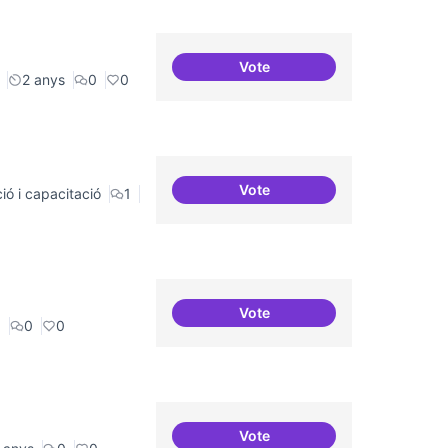
Vote
Festivals anuals de referènci
2 anys
0
0
Vote
ió i capacitació
1
Artistes i programari lliure
Vote
Contactes amb centres de r
a
0
0
Vote
30 projectes residents refer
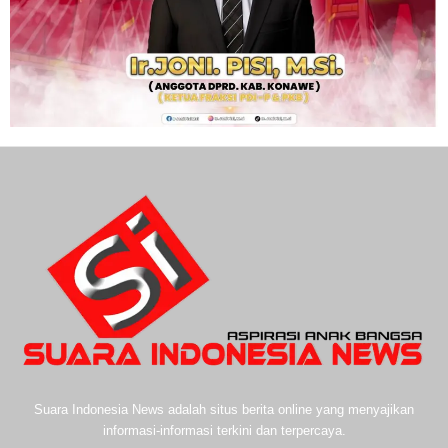
Suara Indonesia News adalah situs berita online yang menyajikan
informasi-informasi terkini dan terpercaya.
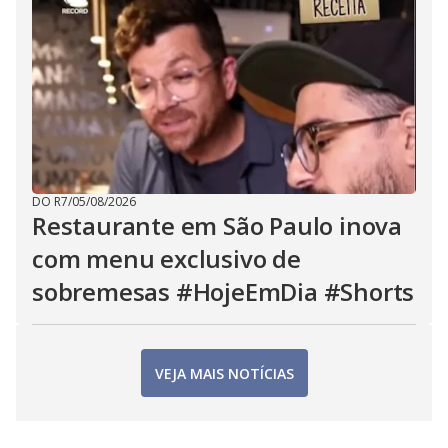
DO R7
/
05/08/2026
Restaurante em São Paulo inova
com menu exclusivo de
sobremesas #HojeEmDia #Shorts
VEJA MAIS NOTÍCIAS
- - - -
Without the pictures, print the whole listing exactly as given.

Vote
Festivals anuals de referènci
2 anys
0
0
Vote
ió i capacitació
1
Artistes i programari lliure
Vote
Contactes amb centres de r
a
0
0
Vote
30 projectes residents refer
Suara Indonesia News adalah situs berita online yang menyajikan
informasi-informasi terkini dan terpercaya.
DO R7
/
05/08/2026
Restaurante em São Paulo inova
com menu exclusivo de
sobremesas #HojeEmDia #Shorts
VEJA MAIS NOTÍCIAS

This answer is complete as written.